L'action VINCI recule à 125,55 € et retombe sur son support technique clé
Le titre VINCI figure parmi les plus fortes baisses du CAC 40 ce mercredi en début d'après-midi, à 125,55 €. Le groupe de concessions et de construction efface ses gains du début de mois et revient au contact de son support technique. L'indice parisien recule pour sa part de 0,37 %.
Une glissade qui ramène le titre au contact de son support à 125,80 €
L'action VINCI perd 1,91 % à 125,55 € en séance et se classe 39e du CAC 40 sur 40 valeurs, juste devant Danone (-2,01 %). Le repli efface en partie le rebond du 6 mai, lorsque le titre avait gagné 3,68 % à 133,80 € sur fond de détente pétrolière. Le cours revient au contact du support à 125,80 €, déjà éprouvé fin avril quand la valeur avait approché les 123,95 €.

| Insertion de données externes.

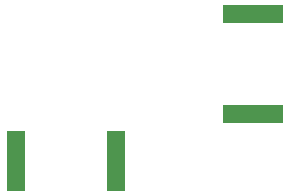
<source format=gbr>
G04 #@! TF.GenerationSoftware,KiCad,Pcbnew,(5.1.5)-3*
G04 #@! TF.CreationDate,2020-06-18T11:59:14-04:00*
G04 #@! TF.ProjectId,red_pitaya_shield,7265645f-7069-4746-9179-615f73686965,rev?*
G04 #@! TF.SameCoordinates,Original*
G04 #@! TF.FileFunction,Paste,Bot*
G04 #@! TF.FilePolarity,Positive*
%FSLAX46Y46*%
G04 Gerber Fmt 4.6, Leading zero omitted, Abs format (unit mm)*
G04 Created by KiCad (PCBNEW (5.1.5)-3) date 2020-06-18 11:59:14*
%MOMM*%
%LPD*%
G04 APERTURE LIST*
%ADD10R,1.500000X5.080000*%
%ADD11R,5.080000X1.500000*%
G04 APERTURE END LIST*
D10*
X209990000Y-124460000D03*
X201490000Y-124460000D03*
D11*
X221615000Y-111955000D03*
X221615000Y-120455000D03*
M02*

</source>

Le titre repasse sous ses moyennes mobiles 20 et 50 jours, situées respectivement à 130,91 € et 130,80 €, soit un écart d'environ 4 % au-dessus du cours. Le RSI à 44 reste neutre et n'envoie pas de signal extrême. Sur la semaine, la baisse atteint 2,71 %, et sur trois mois 6,31 %. Le contexte de séance reste pesant pour les valeurs cycliques européennes : le Brent remonte à 106,46 dollars sur les tensions autour du détroit d'Ormuz, ce qui ravive la prudence sur la cote parisienne.
Carnet de commandes record et calendrier financier chargé
Le fond demeure soutenu par un carnet de commandes record. Lors de la publication du premier trimestre 2026 le 24 avril, le groupe a affiché 74,9 milliards d'euros de prises de commandes, pour un chiffre d'affaires stable à 16,3 milliards d'euros et un recul organique limité à 0,5 %. Les contrats récents alimentent cette dynamique : 200 millions d'euros en Nouvelle-Zélande pour la maintenance routière, 364 millions d'euros en République tchèque sur le tronçon final de la D11, et 192 millions d'euros en Guinée pour les infrastructures électriques signés par VINCI Energies.
La conjoncture du bâtiment français reste toutefois dégradée : selon les dernières données Eurostat et INSEE, le climat construction s'établit à -18, les carnets de commandes à -33 et la production recule de 3,5 % sur un an. Le trafic aérien européen reste mieux orienté, avec une progression de 4,6 % des passagers en janvier 2026 selon ACI Europe, utile à l'activité concessions aéroportuaires. Prochain rendez-vous identifié : la publication des résultats du premier semestre 2026, prévue le 29 juillet.